Interestingly, obesity is characterized by the diminished sensitivity to leptin (23) and overactivity of the endocannabinoid system (24) and there is also a growing body of evidence that endocannabinoids interplay with leptin to affect energy balance. It seems that leptin inhibits tonically the activity of the endocannabinoid system since impaired leptin signaling results in the increased hypothalamic content of endocannabinoids (25), overexpression of CB1 receptor mRNA (26), and enhanced bioelectrical response of hypothalamic neurons involved in food intake regulation to cannabinoids (27) in rodents. A recent report (28) shows that the anorectic response to leptin is mediated entirely by the inhibition of the activity of the hypothalamic endocannabinoid system thus confirming the importance of interactions between leptin and endocannabinoids in food intake control. Leptin was also found to enhance the inhibitory effect of rimonabant on food intake in obese rats (29). However, in that study, rimonabant was administered at a dose that was found to cause drug tolerance on repeated injections. Similarly, leptin dose employed by Boustany-Kari et al. (29), i.e., 500 µg/kg body weight (b.w.), was relatively high compared to that employed in our earlier study (8), where peripherally injected leptin administered at a dose as low as 100 µg/kg was demonstrated to decrease significantly food intake in rats.

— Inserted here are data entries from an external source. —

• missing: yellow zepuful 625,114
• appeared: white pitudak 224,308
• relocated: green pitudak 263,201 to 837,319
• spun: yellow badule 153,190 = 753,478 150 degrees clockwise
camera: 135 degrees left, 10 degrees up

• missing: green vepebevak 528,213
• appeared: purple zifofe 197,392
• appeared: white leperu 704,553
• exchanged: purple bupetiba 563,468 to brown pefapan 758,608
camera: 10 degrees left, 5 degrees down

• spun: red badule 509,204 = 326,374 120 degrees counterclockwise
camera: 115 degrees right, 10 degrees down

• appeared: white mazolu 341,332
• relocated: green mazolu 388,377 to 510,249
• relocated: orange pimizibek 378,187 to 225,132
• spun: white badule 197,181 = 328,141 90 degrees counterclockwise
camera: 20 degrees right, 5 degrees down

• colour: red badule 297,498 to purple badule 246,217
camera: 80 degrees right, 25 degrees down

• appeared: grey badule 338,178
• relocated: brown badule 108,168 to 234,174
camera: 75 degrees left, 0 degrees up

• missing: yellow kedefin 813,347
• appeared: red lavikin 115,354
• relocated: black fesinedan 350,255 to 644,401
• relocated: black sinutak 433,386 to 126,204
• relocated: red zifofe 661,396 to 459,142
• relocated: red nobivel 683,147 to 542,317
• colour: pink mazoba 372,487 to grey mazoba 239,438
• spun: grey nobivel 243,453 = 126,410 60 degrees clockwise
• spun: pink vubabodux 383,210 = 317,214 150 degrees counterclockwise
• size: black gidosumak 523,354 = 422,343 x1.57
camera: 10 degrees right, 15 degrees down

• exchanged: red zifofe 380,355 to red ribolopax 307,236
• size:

Hence, the current study has been aimed at investigations on possible synergistic effects of another CB1 receptor antagonist, AM 251, and leptin administered at low doses on food intake and body weight changes in rats maintained on different high-calorie diets, i.e., a high-fat (HF) and free-choice (FC) high-sucrose diet. Additionally, using the FC paradigm, we have checked whether these drug combinations might affect preferences to highly rewarding sucrose-rich food. Since, to date, there have been no studies on possible interactions between leptin and CBD in terms of their effects on food intake and body weight, such relationship was also tested.
MATERIAL AND METHODS
All procedures used in this study were reviewed and approved by the Ethics Committee of the Medical University of Lodz.
Male Wistar rats from our breeding stock (Medical University of Lodz, Poland), weighing 250–350 grams were used in the experiments. Each experimental group included 7 to 10 rats. During the experiments all the animals were housed in individual, plastic cages and maintained on a 12:12 hour light-dark cycle (lights off at 6.00 p.m.), at 20–22°C with free access to food and water as described below. Each rat received a preweighed amount (100 g) of food and tap water in a calibrated bottle every day throughout the experiment. The rats were handled every day before the beginning of the experiment to accustom them to experimental conditions.
During the experiments, rats were maintained on either 45% HF diet (Ssniff® EF R/M acc. D12451 (I) mod.; ssniff Spezialdiaten GmbH, Soest, Germany) or an FC diet consisting of standard (ST), pelleted rat chow (LSM, AGROPOL, Motycz, Poland) and commercial pellets containing complex carbohydrates, including 35 g sucrose per 100 g. In the free-choice study, both the standard and sweet chow were placed together in a container in the lid of each cage. Since olfactory cues play an important role in food preferences (30), we used chocolate-flavored sweet chow. The nutrient composition and energy content of each diet are shown in Table 1. All types of feed were also enriched with vitamins and minerals.
Leptin (Bachem, Switzerland) was dissolved in 0.9% sterile saline. AM 251 (1-(2,4-dichlorophenyl)-5-(4-methoxyphenyl)-4-methyl-N-(1-piperidinyl)-1H-pyrazole-3 carboxamide; Tocris Bioscience, UK) was initially dissolved in dimethylsulphoxide (DMSO; SIGMA, St. Louis, MO, USA) and then diluted with 0.9% saline using cremophore (TWEEN 80; SIGMA, St. Louis, MO, USA). The final concentrations of DMSO: saline:TWEEN 80 were 2:97:1 (v/v). Cannabidiol (2-[(1R,6R)-3-methyl-6-(1-methylethenyl)-2-cyclohexen-1-yl]-5-pentyl-1,3-benzenediol; Axon Medchem, Groningen, the Netherlands), was dissolved in DMSO and then diluted with saline to the appropriate concentration as indicated above. All drugs, including drug combinations, were administered as a single injection at a volume of 0.1 ml per 100 g b.w.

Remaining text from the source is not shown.